At 42w5d, at 6am, I finally went into labour. My husband and I chatted and swayed through my surges together in the dark of the bedroom for a few hours before heading into the lounge room where I played scrabble with my Mother. My husband cooked for us throughout the day, and read a book, stopping every 8 minutes or so to press my accupressure points as I surged. After the sun set, my water broke, and my contractions went from a steady 8 minutes apart to 3 minutes apart. I smsed my midwife to let her know that things were happening and said I would call her if I needed her. We had been waiting for my contractions to be 5 minutes apart before we filled the pool so when I suddenly went from 8 to 3, things got a bit chaotic. My husband filled the birth pool, boiling huge pots on the stove when our hot water system ran cold and running back from the kitchen every 3 minutes to help me through each contraction.
By the time I got into the water I was roaring through each surge, and when I hit transition I asked for my midwife to be called. She arrived with 15 minutes to spare. At 11:30pm our daughter was born. I reached gently into the water to bring her to the surface, I found her leg, warm and slimy, and spun her around gently until I found her shoulders, and then brought her up to us. When he saw her, my husband said “oh my god!” and burst into tears. I couldn’t believe it. There she was. She had her eyes open from the start and we looked at each other as I held her in my arms. After about 10 minutes someone asked “is it a boy or a girl?” and we both laughed because we hadn’t even thought to look. Her cord was very short, so I couldn’t move it out of the way to check, so my Mum crawled over with a torch and had a look. “it’s a girl!”.
I birthed the placenta about 10 minutes later and we climbed out of the birth pool and settled onto the couch for skin to skin. We had decided to have a lotus birth so while I held our baby, the midwife cleaned off the placenta and got it ready for dusting and wrapping. It was about that time that the backup midwife arrived, expecting to find me in labour, she was suitably shocked to find us all sitting on the couch with cups of tea and chocolates.
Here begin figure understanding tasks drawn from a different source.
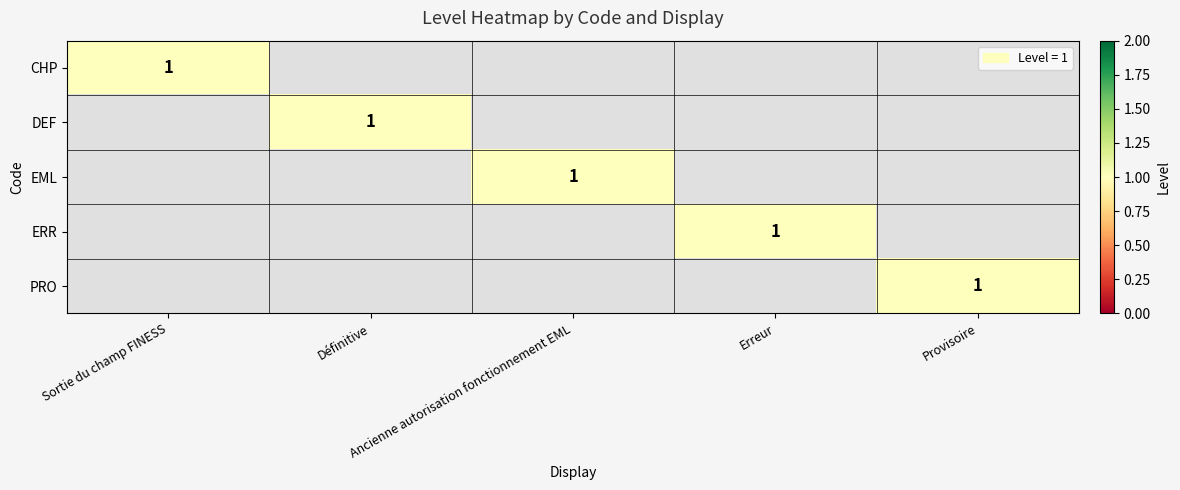

At Ancienne autorisation fonctionnement EML, list the series in order from smallest to largest.

CHP, DEF, ERR, PRO, EML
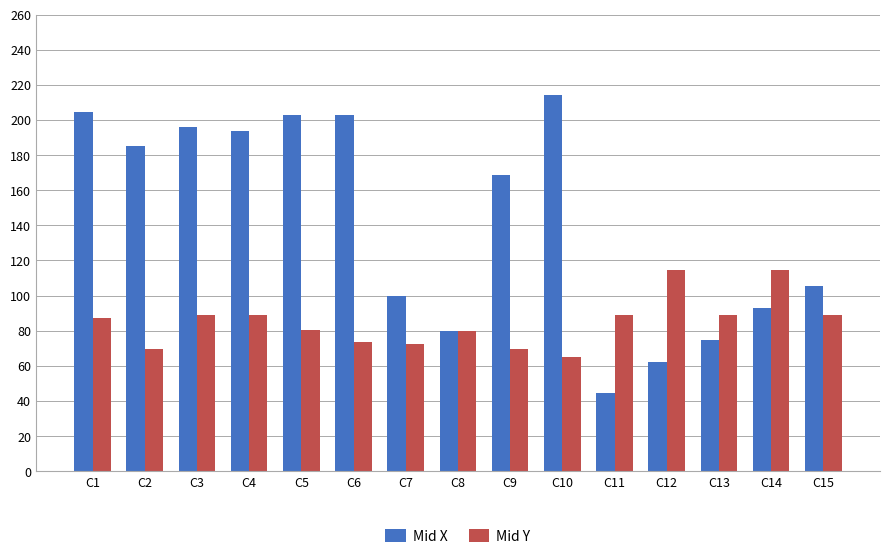

How many bars are there in total?

30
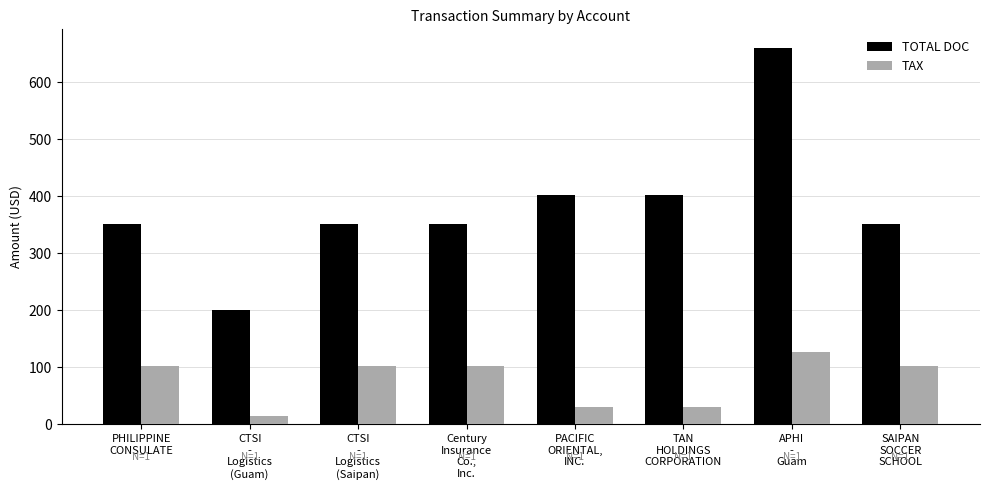

Reading right to left, extract all data points from this chart.

TOTAL DOC: 351.0	660.0	402.0	402.0	351.0	351.0	201.0	351.0
TAX: 103.0	127.2	31.0	31.0	103.0	103.0	13.9	103.0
After a while the midwives checked me over and stitched me up – by far the most traumatic part of the day – and I left my husband and midwife to clean up while baby and I curled up in bed together. We stayed there – for the most part – for the next six days. On the sixth day the placenta detached, our daughter reached down, grabbed it in her little fist and pulled, the cord came off with an audible pop! Up until then the only people who had held her were myself, my husband and my mother.
It was a perfect start to our parenthood journey and I wouldn’t change a thing – except maybe that stitching up business! My only complaint? That I didn’t get my sushi until the next afternoon.